Selected text
==*==

Gitt in his report notes that he conducted reconnaissance and instrumental surveys for the road and had located the route from Union Bridge to (permanently to the Monocacy) Thurmont, east of the mountain, and from Mount Zion (permanently from Chewsville) to Hagerstown, west of the mountain as well as proposed branches to Emmittsburg, and up Friends' Creek to Mount Zion. Gitt noted that only twenty weeks were occupied in field service and 200 miles were surveyed. Gitt noted in his summary that only a portion of the line that could be considered "permanently located", namely from Union Bridge to Monocacy River, at the eastern end, and from Chewsville to Hagerstown, at the western end.

Gitt also recommended a bridge crossing for the Monocacy River 30 feet above its bed, requiring a truss bridge with two spans of 150 feet each connecting to wooden trestle work on the west shore of about 300 feet in length, and 15 feet high with masonry foundations up to the "high water" mark. Gitt also noted that some of the ravine crossings would be replaced with embankments within ten to twelve years. Bridge spans were required for Big Pipe Creek (100 feet), Little Pipe Creek and Antietam required spans of 80-90 feet and 60 feet for Owings Creek.

Gitt developed the cost estimate for the road assuming single track operation, iron rail at 52 pounds per yard, ties on 24-inch centers, a road bed base fourteen feet in width, with slopes of one foot and-a-half horizontal to each vertical for cuts or fills. The cost for right of way was not included in Gitt's estimate.

The ruling grade for Gitt's proposed route was 95 feet to the mile, or 1.8%.

=== Frederick and Pennsylvania Line Railroad ===
In 1867, Gitt located a route for the Frederick and Pennsylvania Line Railroad. Unlike the 1865 survey for the Western Maryland, Gitt made a fourteen-day reconnaissance in the field on horseback for the proposed road and did not supplement that information with instrumental surveys. The major feature of Gitt's proposed route was that from Woodsboro south into Frederick, it was located between the Woodsboro and Frederick Turnpike, now Maryland Route 194 and Israel creek. Aside from diverting in Walkersville, the road continued south along the eastern side of the turnpike, crossing over at the toll house and crossing the Monocacy just north of what is today Route 194 at Ceresville, Md. The first route south of Walkersville terminated opposite the Court House, at Church Street, in Frederick, Md. A second route started on the east-side and headed due north to Worman's mill and intercept the first line near the river crossing.

=== European and North American Railway ===
Gitt then briefly became chief engineer for the European and North American Railway from Bangor, Maine to New Brunswick, Canada for the extension from Saint John westward.

=== Emmitsburg Railroad ===
In 1868, Gitt returned to survey and locate the newly incorporated Emmitsburg Railroad.

In 1882, Gitt surveyed possible routes for the Round Top Branch which was an extension of the Gettysburg and Harrisburg Railroad from the Gettysburg borough across the Gettysburg Battlefield to Round Top, Pennsylvania.

==*==

Supplied records

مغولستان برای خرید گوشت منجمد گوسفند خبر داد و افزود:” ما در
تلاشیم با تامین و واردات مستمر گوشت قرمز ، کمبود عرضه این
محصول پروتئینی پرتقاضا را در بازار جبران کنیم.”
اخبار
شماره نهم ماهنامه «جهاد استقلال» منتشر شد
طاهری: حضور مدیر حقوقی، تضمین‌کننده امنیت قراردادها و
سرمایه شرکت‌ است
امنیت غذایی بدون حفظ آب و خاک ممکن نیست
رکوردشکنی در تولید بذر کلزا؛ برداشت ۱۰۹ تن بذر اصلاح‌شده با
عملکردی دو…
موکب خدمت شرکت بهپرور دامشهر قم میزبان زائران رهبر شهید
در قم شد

==*==

Work instruction
Reproduce the stretch of the passage on Gitt's railroad surveys from "Gitt in his" through "the western end.", substituting "fieldwork" for "field service".

Exercise response
Gitt in his report notes that he conducted reconnaissance and instrumental surveys for the road and had located the route from Union Bridge to (permanently to the Monocacy) Thurmont, east of the mountain, and from Mount Zion (permanently from Chewsville) to Hagerstown, west of the mountain as well as proposed branches to Emmittsburg, and up Friends' Creek to Mount Zion. Gitt noted that only twenty weeks were occupied in fieldwork and 200 miles were surveyed. Gitt noted in his summary that only a portion of the line that could be considered "permanently located", namely from Union Bridge to Monocacy River, at the eastern end, and from Chewsville to Hagerstown, at the western end.